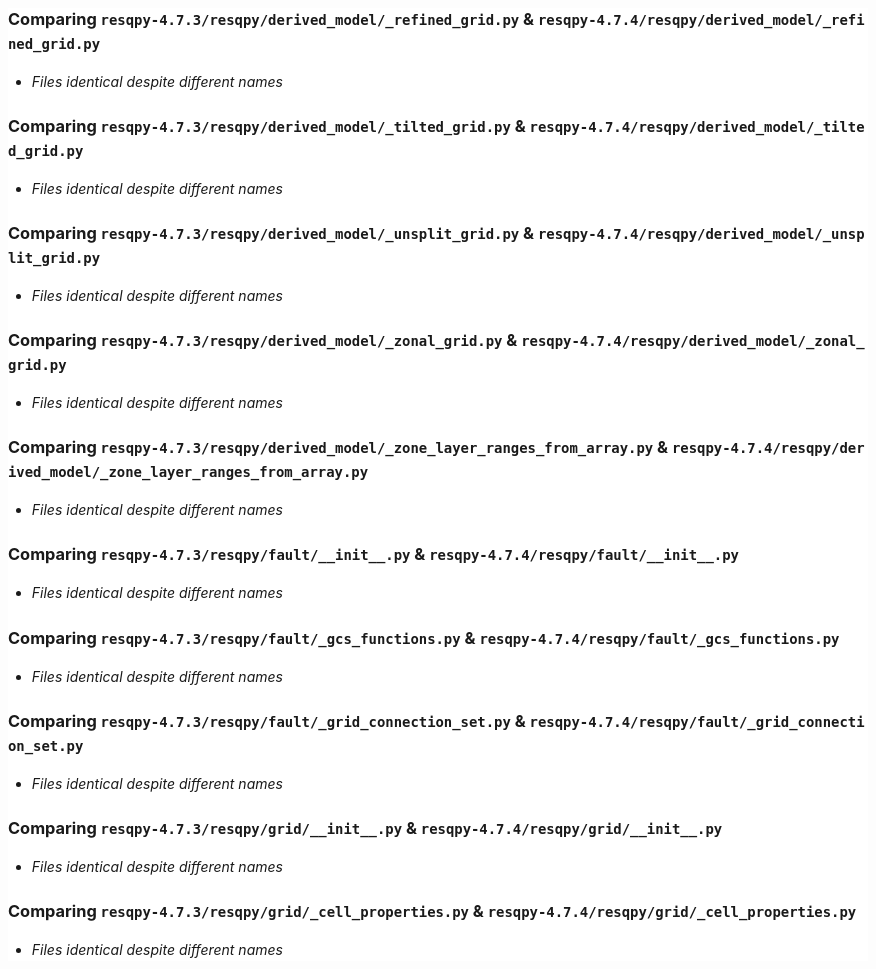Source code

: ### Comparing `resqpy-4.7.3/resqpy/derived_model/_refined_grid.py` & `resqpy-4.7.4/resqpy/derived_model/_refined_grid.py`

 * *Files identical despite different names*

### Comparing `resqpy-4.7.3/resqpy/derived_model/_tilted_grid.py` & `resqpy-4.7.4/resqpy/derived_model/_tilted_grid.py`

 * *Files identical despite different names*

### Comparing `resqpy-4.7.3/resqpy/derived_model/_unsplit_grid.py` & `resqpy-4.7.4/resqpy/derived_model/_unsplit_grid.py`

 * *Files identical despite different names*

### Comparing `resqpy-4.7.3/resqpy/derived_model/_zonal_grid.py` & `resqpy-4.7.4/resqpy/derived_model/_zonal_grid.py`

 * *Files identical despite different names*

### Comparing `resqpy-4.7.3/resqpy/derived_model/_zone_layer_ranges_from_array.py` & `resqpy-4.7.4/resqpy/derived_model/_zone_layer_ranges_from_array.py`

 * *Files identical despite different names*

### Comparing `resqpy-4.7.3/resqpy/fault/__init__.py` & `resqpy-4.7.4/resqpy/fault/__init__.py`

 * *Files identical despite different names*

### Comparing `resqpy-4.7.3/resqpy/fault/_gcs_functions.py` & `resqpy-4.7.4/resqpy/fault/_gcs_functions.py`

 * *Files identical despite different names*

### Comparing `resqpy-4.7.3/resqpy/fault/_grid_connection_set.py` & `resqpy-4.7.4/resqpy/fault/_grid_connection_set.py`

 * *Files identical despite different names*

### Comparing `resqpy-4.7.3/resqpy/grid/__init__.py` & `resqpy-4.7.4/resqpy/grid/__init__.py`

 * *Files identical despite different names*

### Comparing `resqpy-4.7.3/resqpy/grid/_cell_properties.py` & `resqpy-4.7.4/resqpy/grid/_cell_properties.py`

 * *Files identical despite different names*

- - -

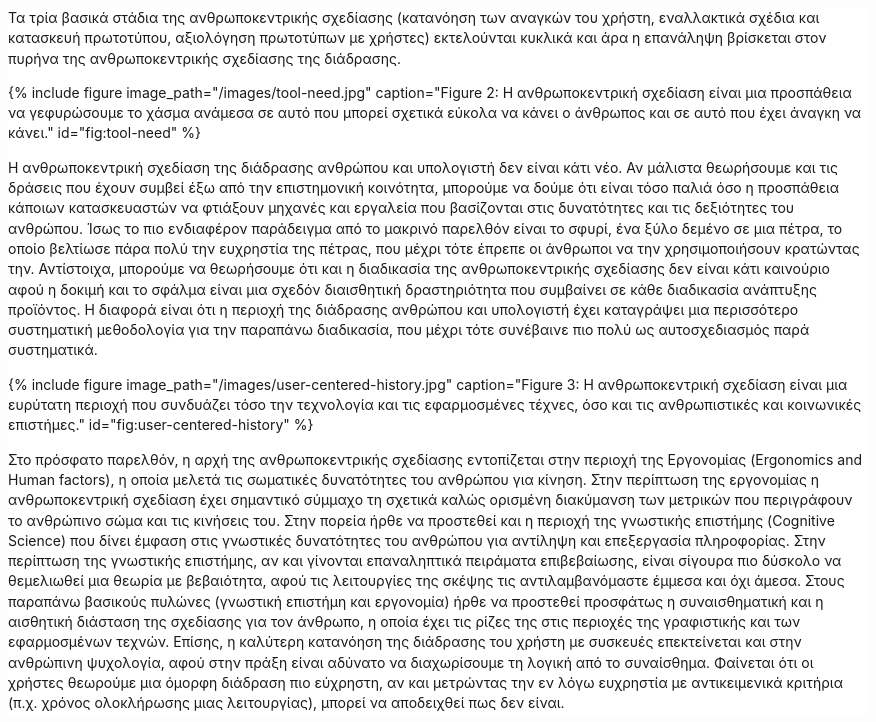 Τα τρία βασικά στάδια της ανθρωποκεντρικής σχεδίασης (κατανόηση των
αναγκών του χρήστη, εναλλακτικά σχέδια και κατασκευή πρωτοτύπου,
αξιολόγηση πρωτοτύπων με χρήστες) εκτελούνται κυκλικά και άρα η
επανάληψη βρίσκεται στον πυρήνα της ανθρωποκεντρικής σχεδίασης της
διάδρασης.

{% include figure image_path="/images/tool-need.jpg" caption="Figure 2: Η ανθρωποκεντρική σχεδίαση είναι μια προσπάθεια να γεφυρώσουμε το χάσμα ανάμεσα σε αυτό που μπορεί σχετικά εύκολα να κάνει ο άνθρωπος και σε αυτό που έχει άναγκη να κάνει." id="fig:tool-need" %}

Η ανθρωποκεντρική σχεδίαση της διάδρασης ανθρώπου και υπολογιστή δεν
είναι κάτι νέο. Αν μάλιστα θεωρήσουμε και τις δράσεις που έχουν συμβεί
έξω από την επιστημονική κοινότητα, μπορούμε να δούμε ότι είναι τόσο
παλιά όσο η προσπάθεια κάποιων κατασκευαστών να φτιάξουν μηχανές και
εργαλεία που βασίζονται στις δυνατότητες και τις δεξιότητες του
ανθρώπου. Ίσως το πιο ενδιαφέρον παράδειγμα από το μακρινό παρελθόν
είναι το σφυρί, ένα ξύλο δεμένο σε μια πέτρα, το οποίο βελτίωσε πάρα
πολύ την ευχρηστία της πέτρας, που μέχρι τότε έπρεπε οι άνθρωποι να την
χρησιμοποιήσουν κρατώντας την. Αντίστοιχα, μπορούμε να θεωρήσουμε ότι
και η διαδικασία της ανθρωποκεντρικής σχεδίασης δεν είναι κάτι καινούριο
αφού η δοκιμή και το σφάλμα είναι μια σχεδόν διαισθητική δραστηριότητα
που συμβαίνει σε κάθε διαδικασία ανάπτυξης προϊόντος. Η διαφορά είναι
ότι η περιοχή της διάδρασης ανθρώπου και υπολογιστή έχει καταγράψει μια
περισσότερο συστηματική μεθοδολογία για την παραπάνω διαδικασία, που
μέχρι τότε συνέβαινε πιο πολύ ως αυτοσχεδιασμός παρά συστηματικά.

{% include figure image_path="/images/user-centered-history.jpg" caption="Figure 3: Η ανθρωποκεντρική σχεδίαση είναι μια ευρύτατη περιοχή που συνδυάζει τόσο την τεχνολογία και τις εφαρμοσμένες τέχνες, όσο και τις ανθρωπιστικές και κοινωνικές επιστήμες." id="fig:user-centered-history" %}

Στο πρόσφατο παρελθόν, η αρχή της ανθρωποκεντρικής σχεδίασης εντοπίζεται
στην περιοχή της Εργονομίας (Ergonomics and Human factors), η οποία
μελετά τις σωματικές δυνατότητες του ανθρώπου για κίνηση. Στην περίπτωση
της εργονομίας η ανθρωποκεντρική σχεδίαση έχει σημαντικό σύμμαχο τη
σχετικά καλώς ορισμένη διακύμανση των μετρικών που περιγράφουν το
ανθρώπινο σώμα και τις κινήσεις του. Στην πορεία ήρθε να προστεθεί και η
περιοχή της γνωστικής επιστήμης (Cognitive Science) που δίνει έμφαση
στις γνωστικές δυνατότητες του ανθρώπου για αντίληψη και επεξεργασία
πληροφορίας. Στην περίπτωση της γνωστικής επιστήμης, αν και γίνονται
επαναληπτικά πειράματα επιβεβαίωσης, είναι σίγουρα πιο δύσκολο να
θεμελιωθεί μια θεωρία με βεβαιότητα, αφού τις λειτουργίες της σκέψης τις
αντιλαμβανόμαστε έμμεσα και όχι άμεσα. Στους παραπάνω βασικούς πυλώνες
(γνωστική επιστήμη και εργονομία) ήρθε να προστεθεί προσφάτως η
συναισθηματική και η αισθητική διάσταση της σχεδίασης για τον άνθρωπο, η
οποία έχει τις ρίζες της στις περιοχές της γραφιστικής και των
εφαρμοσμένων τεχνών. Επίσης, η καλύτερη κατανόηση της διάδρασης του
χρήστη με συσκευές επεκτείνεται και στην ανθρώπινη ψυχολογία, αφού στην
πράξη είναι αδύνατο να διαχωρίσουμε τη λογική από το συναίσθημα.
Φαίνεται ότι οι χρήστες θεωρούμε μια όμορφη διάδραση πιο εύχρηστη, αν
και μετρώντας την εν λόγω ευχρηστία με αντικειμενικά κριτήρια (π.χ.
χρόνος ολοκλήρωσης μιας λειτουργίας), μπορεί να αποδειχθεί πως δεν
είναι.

- - -

**Exercise**
Retype word for word everything in the listing above from the line that holds "παλιά όσο η" down to the line that holds "μέχρι τότε συνέβαινε". Keep both end lines and leave out the rest.

**Result of the exercise**
παλιά όσο η προσπάθεια κάποιων κατασκευαστών να φτιάξουν μηχανές και
εργαλεία που βασίζονται στις δυνατότητες και τις δεξιότητες του
ανθρώπου. Ίσως το πιο ενδιαφέρον παράδειγμα από το μακρινό παρελθόν
είναι το σφυρί, ένα ξύλο δεμένο σε μια πέτρα, το οποίο βελτίωσε πάρα
πολύ την ευχρηστία της πέτρας, που μέχρι τότε έπρεπε οι άνθρωποι να την
χρησιμοποιήσουν κρατώντας την. Αντίστοιχα, μπορούμε να θεωρήσουμε ότι
και η διαδικασία της ανθρωποκεντρικής σχεδίασης δεν είναι κάτι καινούριο
αφού η δοκιμή και το σφάλμα είναι μια σχεδόν διαισθητική δραστηριότητα
που συμβαίνει σε κάθε διαδικασία ανάπτυξης προϊόντος. Η διαφορά είναι
ότι η περιοχή της διάδρασης ανθρώπου και υπολογιστή έχει καταγράψει μια
περισσότερο συστηματική μεθοδολογία για την παραπάνω διαδικασία, που
μέχρι τότε συνέβαινε πιο πολύ ως αυτοσχεδιασμός παρά συστηματικά.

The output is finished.